• [Complete the following]:
(A) List every district named in the news report on the Greece shipwreck as a place where the remains of Pakistani victims were handed over to families.
(B) Proceed with the news report on the Greece shipwreck, picking up after its final sentence.

ISLAMABAD: Bodies of 15 Pakistani victims of last month’s shipwreck off the coast of Greece have been repatriated and returned to their families, confirmed the foreign office spokesperson on Thursday, adding no additional Pakistani nationals were found among the deceased following DNA matching.

A total of 104 people were rescued, and 82 bodies recovered from the sea after an aging fishing vessel carrying around 750 illegal migrants from Libya to Italy, with the majority of them from Pakistan, Syria, and Egypt, sank off the coast of Greece on June 14.

Pakistani authorities estimated that over 350 nationals of their country were aboard the ill-fated ship, with nearly 200 families providing DNA samples to the embassy in Greece to identify their loved ones.

“The mortal remains of 15 Pakistanis who perished in the disaster have arrived in Pakistan and handed over to their families in the districts of Gujarat, Gujranwala, Mandi Bahauddin, Rawalpindi, Sheikhupura, Vehari, and Mirpur,” Pakistan’s foreign office spokesperson Mumtaz Zahra Baloch told reporters on Thursday during her weekly news conference.

 

 

“The Greek authorities have also informed that they have completed the process of DNA matching of the retrieved dead bodies, and no additional Pakistani national has been identified among the deceased.”

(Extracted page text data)
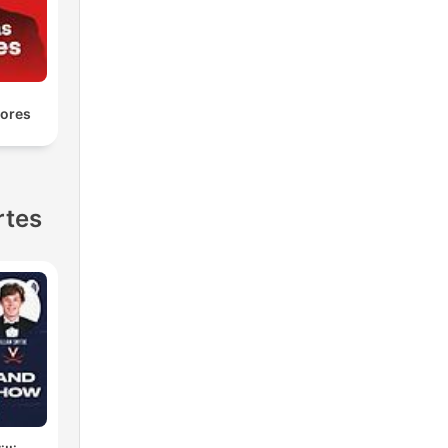
yores
rtes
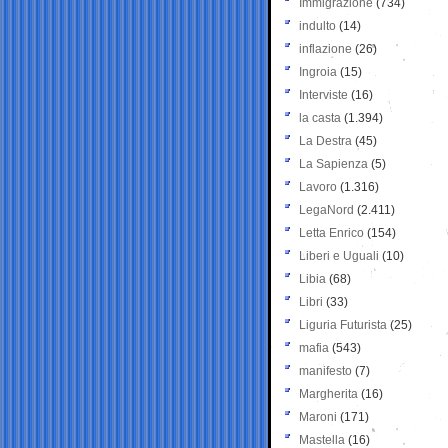
Immigrazione
(734)
indulto
(14)
inflazione
(26)
Ingroia
(15)
Interviste
(16)
la casta
(1.394)
La Destra
(45)
La Sapienza
(5)
Lavoro
(1.316)
LegaNord
(2.411)
Letta Enrico
(154)
Liberi e Uguali
(10)
Libia
(68)
Libri
(33)
Liguria Futurista
(25)
mafia
(543)
manifesto
(7)
Margherita
(16)
Maroni
(171)
Mastella
(16)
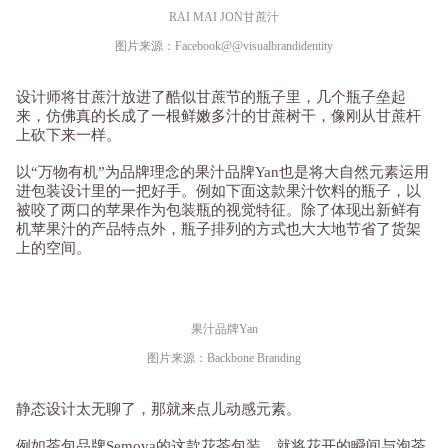
RAI MAI JON甘蔗汁
图片来源：Facebook@@visualbrandidentity
设计师将甘蔗汁放进了酷似甘蔗节的瓶子里，几个瓶子垒起
来，仿佛真的长成了一根鲜嫩多汁的甘蔗树干，像刚从甘蔗杆
上砍下来一样。
以“万物有机”为品牌理念的果汁品牌Yan也是将大自然元素运用
进包装设计里的一把好手。例如下面这款果汁饮料的瓶子，以
被咬了两口的苹果作为包装瓶的视觉特征。除了体现出新鲜有
机苹果汁的产品特点外，瓶子排列的方式也大大地节省了货架
上的空间。
果汁品牌Yan
图片来源：Backbone Branding
静态设计太无聊了，那就来点儿动感元素。
例如茶包品牌Semova的这款花茶包装，就将花开的瞬间与泡茶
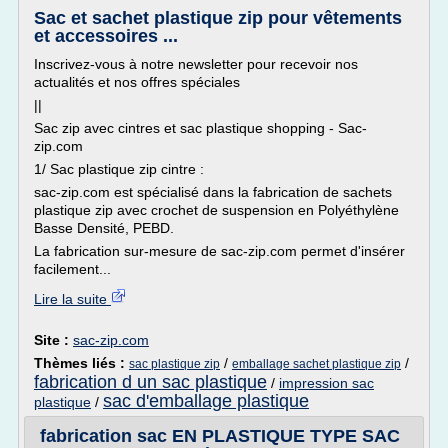
Sac et sachet plastique zip pour vêtements
et accessoires ...
Inscrivez-vous à notre newsletter pour recevoir nos
actualités et nos offres spéciales
||
Sac zip avec cintres et sac plastique shopping - Sac-
zip.com
1/ Sac plastique zip cintre :
sac-zip.com est spécialisé dans la fabrication de sachets
plastique zip avec crochet de suspension en Polyéthylène
Basse Densité, PEBD.
La fabrication sur-mesure de sac-zip.com permet d'insérer
facilement...
Lire la suite
Site :
sac-zip.com
Thèmes liés :
/
/
sac plastique zip
emballage sachet plastique zip
fabrication d un sac plastique
/
impression sac
sac d'emballage plastique
plastique
/
fabrication sac EN PLASTIQUE TYPE SAC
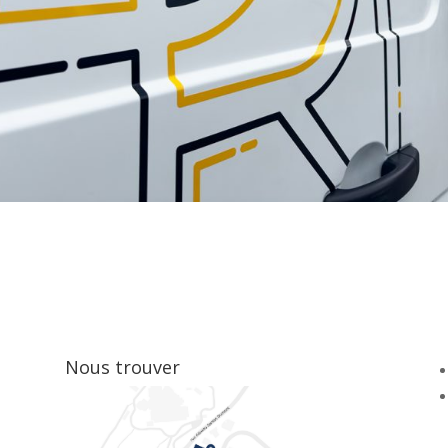
Nous trouver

• [Answers to each task]:
(A) Gujarat, Gujranwala, Mandi Bahauddin, Rawalpindi, Sheikhupura, Vehari, Mirpur

(B)
The rusty trawler was carrying Pakistanis who were fleeing adverse economic conditions at home in search of a better life in Europe. Young men, primarily from eastern Punjab and northwestern Khyber Pakhtunkhwa province, often use a route through Iran, Libya, Turkiye, and Greece to enter Europe.

Passengers on the ill-fated trawler had to subsist on meager food and water supplies, which ran out several hours before the disaster, according to accounts provided by the survivors.

Following the tragedy, Prime Minister Shehbaz Sharif vowed stern action against smugglers involved in the incident. The Pakistani authorities have since been cracking down on human smugglers and have arrested over a dozen suspects in raids primarily in Pakistan’s Punjab province.